This project trained several models using different training datasets with Logistic Regression and Bernouilli Naive Bayes models to fulfill the sentiment analysis task.
Five training datasets were used to train the classification model, including sentiment 140, Apple Twitter Sentiment, Twitter US Airline Sentime, Depression Sentiment, and Russia invade tweets. These models generated were then tested on the [Putin tweets] dataset to demonstrate their accuracy in predicting tweet content related to Russian president Putin. ([Putin tweets] is provided in this file)

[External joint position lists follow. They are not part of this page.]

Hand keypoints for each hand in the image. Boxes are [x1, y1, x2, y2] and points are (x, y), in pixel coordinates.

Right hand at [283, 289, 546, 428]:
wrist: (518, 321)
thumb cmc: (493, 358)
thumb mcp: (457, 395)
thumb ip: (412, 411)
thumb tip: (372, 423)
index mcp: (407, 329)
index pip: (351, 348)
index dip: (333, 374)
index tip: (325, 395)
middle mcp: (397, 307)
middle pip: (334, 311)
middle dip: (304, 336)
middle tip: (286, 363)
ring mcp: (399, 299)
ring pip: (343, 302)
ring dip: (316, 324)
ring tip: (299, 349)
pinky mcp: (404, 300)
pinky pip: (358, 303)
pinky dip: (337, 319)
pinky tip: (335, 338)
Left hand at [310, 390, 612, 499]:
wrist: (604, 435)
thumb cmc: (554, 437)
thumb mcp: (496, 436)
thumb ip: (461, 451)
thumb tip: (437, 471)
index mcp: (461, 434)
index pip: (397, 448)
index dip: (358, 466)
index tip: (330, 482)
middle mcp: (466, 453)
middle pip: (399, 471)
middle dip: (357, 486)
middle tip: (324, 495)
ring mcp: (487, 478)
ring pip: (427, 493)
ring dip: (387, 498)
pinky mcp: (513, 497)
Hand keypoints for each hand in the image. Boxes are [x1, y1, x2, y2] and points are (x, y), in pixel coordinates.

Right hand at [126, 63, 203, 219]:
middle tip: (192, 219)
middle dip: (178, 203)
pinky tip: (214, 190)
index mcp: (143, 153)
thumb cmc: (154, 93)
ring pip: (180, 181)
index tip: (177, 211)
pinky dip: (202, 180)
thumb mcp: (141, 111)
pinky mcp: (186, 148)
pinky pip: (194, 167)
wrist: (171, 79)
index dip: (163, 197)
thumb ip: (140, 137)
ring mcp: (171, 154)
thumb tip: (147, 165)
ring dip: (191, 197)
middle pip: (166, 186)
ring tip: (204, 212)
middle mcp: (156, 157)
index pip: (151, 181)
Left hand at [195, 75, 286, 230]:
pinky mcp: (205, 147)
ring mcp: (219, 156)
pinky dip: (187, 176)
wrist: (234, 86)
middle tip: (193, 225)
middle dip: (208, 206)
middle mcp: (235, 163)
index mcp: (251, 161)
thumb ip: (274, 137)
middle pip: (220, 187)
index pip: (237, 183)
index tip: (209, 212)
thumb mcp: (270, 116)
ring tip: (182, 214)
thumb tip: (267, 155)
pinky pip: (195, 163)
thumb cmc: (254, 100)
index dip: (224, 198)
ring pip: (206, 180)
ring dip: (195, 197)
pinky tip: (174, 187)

Introduction: There are five .py files: preprocess.py, building_model.py, evaluatemodel.py, predicting.py, and analyzing.py. The preprocess.py and evaluate.py are two helper files for builing_model.py and predicting.py. Finally, the analyzing.py is for analyzing our dataset. building_model.py:
Firstly, you should import the dataset. Then, you should choose different commands and modify the parameters following the comments based on the dataset you upload. After that, the code will preprocess the data, split it into train and test datasets, and transform X_train into tf-idf features. Afterward, the code will create and evaluate a Bernoulli Naive Bayes model and a Logistic Regression model. Finally, you can save the vectorizer and models into pickle files.
How to use the [predicting_model.py]: First, download the vectorizer and models from pickle files. Second, download the text and labels of the test dataset. Third, use the models to make predictions. Fourth, calculate the specificity scores and metrics.
How to use the [analyzing.py]: The file has two functions. Firstly, it can create the wordnet plot and list out the top negative and non-negative words in a few datasets. Secondly, it can label the dataset using VADER models.
- Models: in this task, overall Logistic Regression performed better than Naive Bayes. In the future, more types of Naive Bayes, such as Multinomial, could be explored.
- Data size: in this task, larger training dataset performed slightly better than smaller dataset.To better understand the relationship between corpus size and performance, we could try out more training datasets from the same topic but different corpus sizes.
- Topic: In the future, more datasets of different topics could be explored, especially the tweet content regarding other controversial political figures.
- Label: The standard of negative and non-negative content may vary from person to person. A better way to label the testing dataset could be to involve more people labeling the data.